1985 : First personal exhibition in Villeneuve-sur-Lot.
Patricia Broothaers – androgyn and bashful sculptures..
OSerais-je pour certaines.. parler qu’elles dégagent un “quelquechose” de très trans ?
En tout cas, une émotion pudique et très parlante, un aspect “grimée” très particulier.
From one style to the other, from one artistic medium to another… Sculptures of Grzegorz Gwiazda. (Pologne) – Bronze, resin, ceramics, paper…
About the medium: In all Gwiazda sculptures, great attention is paid to the colouring and the patina. Sometimes not only the colour is important but also the fact itself that it is “painted” on the work, insomuch as the artist leaves the effects of the drops and strokes visible.

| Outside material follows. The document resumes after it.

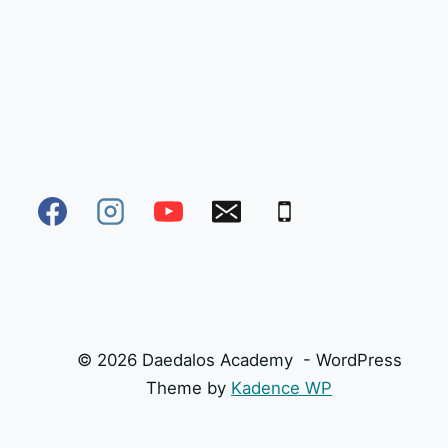
© 2026 Daedalos Academy - WordPress
Theme by
Kadence WP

One might wonder if the sculptures are a mass that emerges from the two-dimensional surface of painting or if the latter is the inevitable conclusion of the sculptor’s work.
Beautiful figuratives sculptures of George Lafayette. (USA)
“Inspirations for my sculptures come from my inner feelings about life, rebirth, and spiritual mysticism. They are the reflections and interpretation of my life experiences. Some of the shows I have exhibited at are: Sausalito Art Fair, Beverly Hills-Affairs in the Garden, Golden Sculpture Association, La Quinta Art Festival, Malibu Art Show, Cherry Creek Art Festival, and Scottsdale Art Festival. I have been awarded first place in figurative sculpture in GSA and Affairs in the Garden. I have been commisssioned to do private work for some of my clients.”
Beautiful work sculptures Nicola Hicks (UK) – born 1960.
Hicks studied at the Chelsea School of Art from 1978 to 1982 and at the Royal College of Art from 1982 to 1985.
Animals are her primary subject matter, usually sculpted in straw and plaster. This was unusual for an artist in the 80s, by which time abstract sculpture and installation art had become the norms in the art world. Hicks also works on huge sheets of brown paper on which she works up her dynamic charcoal drawings. Many of the sculptures have subsequently been cast in bronze, often with such subtlety that every fragile detail of plaster and straw is reproduced.
Figurative Ceramist Nancy Kubale. (USA)
In a body of work there is a common thread of expression and exploration that binds it together. My sculpture addresses the pursuit of Truth (trying to figure out what and how things really are) . I am intrigued by what we think, do and say, by who we are and how we live and the ideologies we embrace.